■ Supplied data:
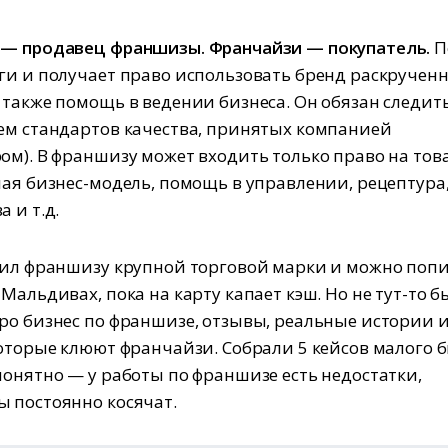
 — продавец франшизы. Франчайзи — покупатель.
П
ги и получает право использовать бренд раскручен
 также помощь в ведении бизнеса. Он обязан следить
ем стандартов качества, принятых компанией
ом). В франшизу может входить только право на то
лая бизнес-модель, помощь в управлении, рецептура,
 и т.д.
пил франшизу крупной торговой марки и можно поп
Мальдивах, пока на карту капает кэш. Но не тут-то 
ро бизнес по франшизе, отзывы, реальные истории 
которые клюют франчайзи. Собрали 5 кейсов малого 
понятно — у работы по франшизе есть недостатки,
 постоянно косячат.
==
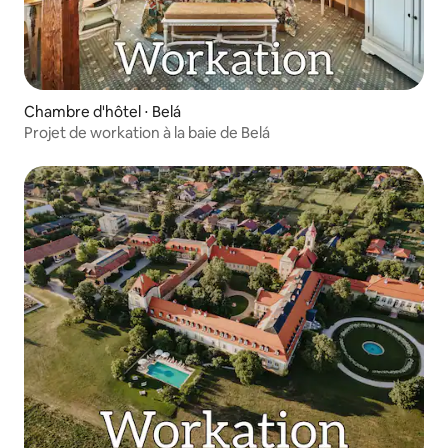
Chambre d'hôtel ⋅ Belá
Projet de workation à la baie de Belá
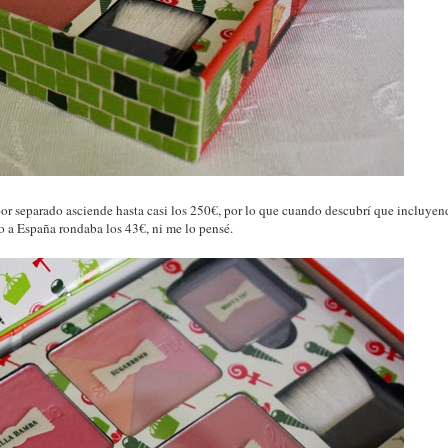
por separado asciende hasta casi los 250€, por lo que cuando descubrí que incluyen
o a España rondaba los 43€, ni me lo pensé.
==
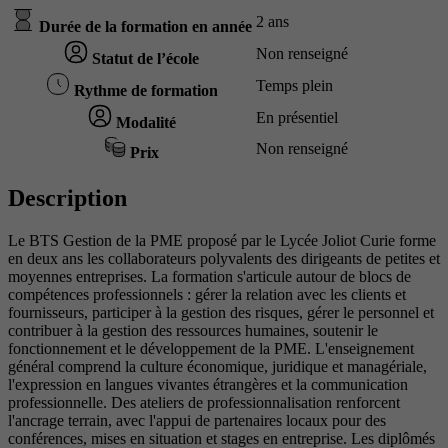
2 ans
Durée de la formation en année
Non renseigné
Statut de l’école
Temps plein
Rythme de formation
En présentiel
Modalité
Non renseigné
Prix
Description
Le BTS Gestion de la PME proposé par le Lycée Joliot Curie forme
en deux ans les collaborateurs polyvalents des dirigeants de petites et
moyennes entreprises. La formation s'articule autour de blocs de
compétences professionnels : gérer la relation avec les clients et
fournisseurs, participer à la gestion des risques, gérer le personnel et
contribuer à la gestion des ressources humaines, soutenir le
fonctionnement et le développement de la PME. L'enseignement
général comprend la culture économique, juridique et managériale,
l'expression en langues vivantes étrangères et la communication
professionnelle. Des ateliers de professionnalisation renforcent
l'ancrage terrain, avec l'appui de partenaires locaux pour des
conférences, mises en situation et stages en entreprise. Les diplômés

■ Exercise:
Return word for word the lines above from the line with "Франчайзи — покупатель." to the line with "которые клюют франчайзи.", including both and leaving out all others.

■ Task response:
 — продавец франшизы. Франчайзи — покупатель.
П
ги и получает право использовать бренд раскручен
 также помощь в ведении бизнеса. Он обязан следить
ем стандартов качества, принятых компанией
ом). В франшизу может входить только право на то
лая бизнес-модель, помощь в управлении, рецептура,
 и т.д.
пил франшизу крупной торговой марки и можно поп
Мальдивах, пока на карту капает кэш. Но не тут-то 
ро бизнес по франшизе, отзывы, реальные истории 
которые клюют франчайзи. Собрали 5 кейсов малого 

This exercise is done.